Exercise materials Block Start
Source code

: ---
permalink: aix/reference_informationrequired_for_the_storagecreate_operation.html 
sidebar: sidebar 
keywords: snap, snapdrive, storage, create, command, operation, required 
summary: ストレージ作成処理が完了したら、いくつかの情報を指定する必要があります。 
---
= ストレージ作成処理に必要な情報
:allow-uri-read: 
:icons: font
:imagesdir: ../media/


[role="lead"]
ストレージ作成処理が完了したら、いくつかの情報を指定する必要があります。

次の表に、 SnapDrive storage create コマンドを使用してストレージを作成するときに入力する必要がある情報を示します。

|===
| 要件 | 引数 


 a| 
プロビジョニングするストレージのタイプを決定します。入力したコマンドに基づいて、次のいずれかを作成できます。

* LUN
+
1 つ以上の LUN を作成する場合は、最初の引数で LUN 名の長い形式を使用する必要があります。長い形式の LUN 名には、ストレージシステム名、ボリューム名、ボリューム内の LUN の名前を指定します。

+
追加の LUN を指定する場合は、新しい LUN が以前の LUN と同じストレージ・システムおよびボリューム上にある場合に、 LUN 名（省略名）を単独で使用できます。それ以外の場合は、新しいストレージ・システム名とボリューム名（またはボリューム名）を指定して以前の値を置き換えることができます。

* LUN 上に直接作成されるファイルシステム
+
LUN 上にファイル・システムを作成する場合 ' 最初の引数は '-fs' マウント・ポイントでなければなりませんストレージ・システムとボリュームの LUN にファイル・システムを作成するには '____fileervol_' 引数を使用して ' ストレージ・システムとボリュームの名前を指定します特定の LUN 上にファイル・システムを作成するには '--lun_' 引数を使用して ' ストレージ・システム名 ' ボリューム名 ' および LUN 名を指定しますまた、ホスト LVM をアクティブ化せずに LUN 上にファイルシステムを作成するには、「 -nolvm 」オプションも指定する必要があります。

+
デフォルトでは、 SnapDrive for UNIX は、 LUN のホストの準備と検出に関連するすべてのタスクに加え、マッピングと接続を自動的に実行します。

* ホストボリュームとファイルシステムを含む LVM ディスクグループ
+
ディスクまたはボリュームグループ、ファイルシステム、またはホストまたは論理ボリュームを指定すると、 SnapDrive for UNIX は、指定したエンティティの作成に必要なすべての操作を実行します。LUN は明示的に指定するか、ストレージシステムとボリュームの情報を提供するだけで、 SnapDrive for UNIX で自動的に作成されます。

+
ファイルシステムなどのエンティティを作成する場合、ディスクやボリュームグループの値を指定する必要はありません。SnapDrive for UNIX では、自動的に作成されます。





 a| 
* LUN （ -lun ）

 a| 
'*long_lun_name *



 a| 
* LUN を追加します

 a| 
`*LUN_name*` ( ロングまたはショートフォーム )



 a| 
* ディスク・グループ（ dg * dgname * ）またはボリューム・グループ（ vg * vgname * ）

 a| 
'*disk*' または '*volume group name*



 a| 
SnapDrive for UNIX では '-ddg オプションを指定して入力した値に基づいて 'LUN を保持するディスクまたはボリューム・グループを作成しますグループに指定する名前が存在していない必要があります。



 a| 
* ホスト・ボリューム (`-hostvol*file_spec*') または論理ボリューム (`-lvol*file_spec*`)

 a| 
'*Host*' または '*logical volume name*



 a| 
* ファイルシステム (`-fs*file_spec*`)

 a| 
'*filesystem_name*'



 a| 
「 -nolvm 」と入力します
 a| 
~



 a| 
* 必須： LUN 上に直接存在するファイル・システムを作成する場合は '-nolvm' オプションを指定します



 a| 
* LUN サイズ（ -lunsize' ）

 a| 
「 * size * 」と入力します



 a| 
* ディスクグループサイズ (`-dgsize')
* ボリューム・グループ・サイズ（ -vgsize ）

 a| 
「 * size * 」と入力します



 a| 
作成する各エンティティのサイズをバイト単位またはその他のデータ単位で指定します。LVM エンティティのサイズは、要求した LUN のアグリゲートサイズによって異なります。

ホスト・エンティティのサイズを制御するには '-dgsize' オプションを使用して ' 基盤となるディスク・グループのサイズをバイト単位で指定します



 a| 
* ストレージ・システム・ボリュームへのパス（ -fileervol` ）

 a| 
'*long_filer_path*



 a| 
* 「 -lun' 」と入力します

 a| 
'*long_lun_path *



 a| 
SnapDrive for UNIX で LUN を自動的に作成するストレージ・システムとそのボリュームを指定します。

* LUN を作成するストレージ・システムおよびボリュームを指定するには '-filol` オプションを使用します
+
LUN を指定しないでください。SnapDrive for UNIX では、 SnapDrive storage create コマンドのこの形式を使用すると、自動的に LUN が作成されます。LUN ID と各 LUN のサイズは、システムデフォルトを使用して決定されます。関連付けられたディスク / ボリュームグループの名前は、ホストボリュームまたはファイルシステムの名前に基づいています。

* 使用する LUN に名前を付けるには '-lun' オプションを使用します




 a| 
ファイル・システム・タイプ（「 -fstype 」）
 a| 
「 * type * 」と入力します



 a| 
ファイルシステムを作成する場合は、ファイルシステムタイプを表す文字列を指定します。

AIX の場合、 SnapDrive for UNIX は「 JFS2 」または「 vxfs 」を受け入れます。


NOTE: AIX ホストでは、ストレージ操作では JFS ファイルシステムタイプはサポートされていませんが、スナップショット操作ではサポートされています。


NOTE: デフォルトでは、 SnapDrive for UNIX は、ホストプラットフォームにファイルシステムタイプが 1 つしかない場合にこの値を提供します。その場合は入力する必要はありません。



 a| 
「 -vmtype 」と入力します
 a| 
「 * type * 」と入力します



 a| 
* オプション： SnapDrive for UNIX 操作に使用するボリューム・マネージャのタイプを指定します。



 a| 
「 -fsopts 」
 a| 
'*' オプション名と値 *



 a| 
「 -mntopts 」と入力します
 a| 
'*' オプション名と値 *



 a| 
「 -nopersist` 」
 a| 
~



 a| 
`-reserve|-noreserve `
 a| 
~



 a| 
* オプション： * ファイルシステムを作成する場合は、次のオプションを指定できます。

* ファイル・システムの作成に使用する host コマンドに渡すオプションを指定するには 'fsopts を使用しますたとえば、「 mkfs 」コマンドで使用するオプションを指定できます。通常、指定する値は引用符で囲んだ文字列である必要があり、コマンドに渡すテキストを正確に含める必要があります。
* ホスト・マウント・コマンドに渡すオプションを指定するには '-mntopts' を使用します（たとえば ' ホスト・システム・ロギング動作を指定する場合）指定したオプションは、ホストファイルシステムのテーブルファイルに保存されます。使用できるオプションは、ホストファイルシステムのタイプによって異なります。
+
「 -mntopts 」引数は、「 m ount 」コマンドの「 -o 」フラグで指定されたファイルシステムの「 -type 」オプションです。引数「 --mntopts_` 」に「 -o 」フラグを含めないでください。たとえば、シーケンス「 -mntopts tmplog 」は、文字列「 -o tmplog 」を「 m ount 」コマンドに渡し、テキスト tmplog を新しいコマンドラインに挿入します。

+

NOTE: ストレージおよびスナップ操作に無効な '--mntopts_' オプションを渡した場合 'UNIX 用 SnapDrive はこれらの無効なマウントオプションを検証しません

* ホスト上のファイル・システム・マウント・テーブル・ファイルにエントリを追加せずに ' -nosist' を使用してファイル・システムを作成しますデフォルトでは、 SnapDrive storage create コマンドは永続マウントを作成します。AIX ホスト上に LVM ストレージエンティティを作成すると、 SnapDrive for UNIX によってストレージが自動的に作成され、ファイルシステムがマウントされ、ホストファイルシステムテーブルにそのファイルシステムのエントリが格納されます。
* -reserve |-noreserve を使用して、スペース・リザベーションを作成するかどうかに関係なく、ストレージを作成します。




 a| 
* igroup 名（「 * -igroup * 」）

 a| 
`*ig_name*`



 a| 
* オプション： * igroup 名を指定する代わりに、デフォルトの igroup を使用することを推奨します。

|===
Exercise materials Block End
**Exercise objective**
Would you please repeat the whole listing exactly as it is?

**Response area**
Source code

: ---
permalink: aix/reference_informationrequired_for_the_storagecreate_operation.html 
sidebar: sidebar 
keywords: snap, snapdrive, storage, create, command, operation, required 
summary: ストレージ作成処理が完了したら、いくつかの情報を指定する必要があります。 
---
= ストレージ作成処理に必要な情報
:allow-uri-read: 
:icons: font
:imagesdir: ../media/


[role="lead"]
ストレージ作成処理が完了したら、いくつかの情報を指定する必要があります。

次の表に、 SnapDrive storage create コマンドを使用してストレージを作成するときに入力する必要がある情報を示します。

|===
| 要件 | 引数 


 a| 
プロビジョニングするストレージのタイプを決定します。入力したコマンドに基づいて、次のいずれかを作成できます。

* LUN
+
1 つ以上の LUN を作成する場合は、最初の引数で LUN 名の長い形式を使用する必要があります。長い形式の LUN 名には、ストレージシステム名、ボリューム名、ボリューム内の LUN の名前を指定します。

+
追加の LUN を指定する場合は、新しい LUN が以前の LUN と同じストレージ・システムおよびボリューム上にある場合に、 LUN 名（省略名）を単独で使用できます。それ以外の場合は、新しいストレージ・システム名とボリューム名（またはボリューム名）を指定して以前の値を置き換えることができます。

* LUN 上に直接作成されるファイルシステム
+
LUN 上にファイル・システムを作成する場合 ' 最初の引数は '-fs' マウント・ポイントでなければなりませんストレージ・システムとボリュームの LUN にファイル・システムを作成するには '____fileervol_' 引数を使用して ' ストレージ・システムとボリュームの名前を指定します特定の LUN 上にファイル・システムを作成するには '--lun_' 引数を使用して ' ストレージ・システム名 ' ボリューム名 ' および LUN 名を指定しますまた、ホスト LVM をアクティブ化せずに LUN 上にファイルシステムを作成するには、「 -nolvm 」オプションも指定する必要があります。

+
デフォルトでは、 SnapDrive for UNIX は、 LUN のホストの準備と検出に関連するすべてのタスクに加え、マッピングと接続を自動的に実行します。

* ホストボリュームとファイルシステムを含む LVM ディスクグループ
+
ディスクまたはボリュームグループ、ファイルシステム、またはホストまたは論理ボリュームを指定すると、 SnapDrive for UNIX は、指定したエンティティの作成に必要なすべての操作を実行します。LUN は明示的に指定するか、ストレージシステムとボリュームの情報を提供するだけで、 SnapDrive for UNIX で自動的に作成されます。

+
ファイルシステムなどのエンティティを作成する場合、ディスクやボリュームグループの値を指定する必要はありません。SnapDrive for UNIX では、自動的に作成されます。





 a| 
* LUN （ -lun ）

 a| 
'*long_lun_name *



 a| 
* LUN を追加します

 a| 
`*LUN_name*` ( ロングまたはショートフォーム )



 a| 
* ディスク・グループ（ dg * dgname * ）またはボリューム・グループ（ vg * vgname * ）

 a| 
'*disk*' または '*volume group name*



 a| 
SnapDrive for UNIX では '-ddg オプションを指定して入力した値に基づいて 'LUN を保持するディスクまたはボリューム・グループを作成しますグループに指定する名前が存在していない必要があります。



 a| 
* ホスト・ボリューム (`-hostvol*file_spec*') または論理ボリューム (`-lvol*file_spec*`)

 a| 
'*Host*' または '*logical volume name*



 a| 
* ファイルシステム (`-fs*file_spec*`)

 a| 
'*filesystem_name*'



 a| 
「 -nolvm 」と入力します
 a| 
~



 a| 
* 必須： LUN 上に直接存在するファイル・システムを作成する場合は '-nolvm' オプションを指定します



 a| 
* LUN サイズ（ -lunsize' ）

 a| 
「 * size * 」と入力します



 a| 
* ディスクグループサイズ (`-dgsize')
* ボリューム・グループ・サイズ（ -vgsize ）

 a| 
「 * size * 」と入力します



 a| 
作成する各エンティティのサイズをバイト単位またはその他のデータ単位で指定します。LVM エンティティのサイズは、要求した LUN のアグリゲートサイズによって異なります。

ホスト・エンティティのサイズを制御するには '-dgsize' オプションを使用して ' 基盤となるディスク・グループのサイズをバイト単位で指定します



 a| 
* ストレージ・システム・ボリュームへのパス（ -fileervol` ）

 a| 
'*long_filer_path*



 a| 
* 「 -lun' 」と入力します

 a| 
'*long_lun_path *



 a| 
SnapDrive for UNIX で LUN を自動的に作成するストレージ・システムとそのボリュームを指定します。

* LUN を作成するストレージ・システムおよびボリュームを指定するには '-filol` オプションを使用します
+
LUN を指定しないでください。SnapDrive for UNIX では、 SnapDrive storage create コマンドのこの形式を使用すると、自動的に LUN が作成されます。LUN ID と各 LUN のサイズは、システムデフォルトを使用して決定されます。関連付けられたディスク / ボリュームグループの名前は、ホストボリュームまたはファイルシステムの名前に基づいています。

* 使用する LUN に名前を付けるには '-lun' オプションを使用します




 a| 
ファイル・システム・タイプ（「 -fstype 」）
 a| 
「 * type * 」と入力します



 a| 
ファイルシステムを作成する場合は、ファイルシステムタイプを表す文字列を指定します。

AIX の場合、 SnapDrive for UNIX は「 JFS2 」または「 vxfs 」を受け入れます。


NOTE: AIX ホストでは、ストレージ操作では JFS ファイルシステムタイプはサポートされていませんが、スナップショット操作ではサポートされています。


NOTE: デフォルトでは、 SnapDrive for UNIX は、ホストプラットフォームにファイルシステムタイプが 1 つしかない場合にこの値を提供します。その場合は入力する必要はありません。



 a| 
「 -vmtype 」と入力します
 a| 
「 * type * 」と入力します



 a| 
* オプション： SnapDrive for UNIX 操作に使用するボリューム・マネージャのタイプを指定します。



 a| 
「 -fsopts 」
 a| 
'*' オプション名と値 *



 a| 
「 -mntopts 」と入力します
 a| 
'*' オプション名と値 *



 a| 
「 -nopersist` 」
 a| 
~



 a| 
`-reserve|-noreserve `
 a| 
~



 a| 
* オプション： * ファイルシステムを作成する場合は、次のオプションを指定できます。

* ファイル・システムの作成に使用する host コマンドに渡すオプションを指定するには 'fsopts を使用しますたとえば、「 mkfs 」コマンドで使用するオプションを指定できます。通常、指定する値は引用符で囲んだ文字列である必要があり、コマンドに渡すテキストを正確に含める必要があります。
* ホスト・マウント・コマンドに渡すオプションを指定するには '-mntopts' を使用します（たとえば ' ホスト・システム・ロギング動作を指定する場合）指定したオプションは、ホストファイルシステムのテーブルファイルに保存されます。使用できるオプションは、ホストファイルシステムのタイプによって異なります。
+
「 -mntopts 」引数は、「 m ount 」コマンドの「 -o 」フラグで指定されたファイルシステムの「 -type 」オプションです。引数「 --mntopts_` 」に「 -o 」フラグを含めないでください。たとえば、シーケンス「 -mntopts tmplog 」は、文字列「 -o tmplog 」を「 m ount 」コマンドに渡し、テキスト tmplog を新しいコマンドラインに挿入します。

+

NOTE: ストレージおよびスナップ操作に無効な '--mntopts_' オプションを渡した場合 'UNIX 用 SnapDrive はこれらの無効なマウントオプションを検証しません

* ホスト上のファイル・システム・マウント・テーブル・ファイルにエントリを追加せずに ' -nosist' を使用してファイル・システムを作成しますデフォルトでは、 SnapDrive storage create コマンドは永続マウントを作成します。AIX ホスト上に LVM ストレージエンティティを作成すると、 SnapDrive for UNIX によってストレージが自動的に作成され、ファイルシステムがマウントされ、ホストファイルシステムテーブルにそのファイルシステムのエントリが格納されます。
* -reserve |-noreserve を使用して、スペース・リザベーションを作成するかどうかに関係なく、ストレージを作成します。




 a| 
* igroup 名（「 * -igroup * 」）

 a| 
`*ig_name*`



 a| 
* オプション： * igroup 名を指定する代わりに、デフォルトの igroup を使用することを推奨します。

|===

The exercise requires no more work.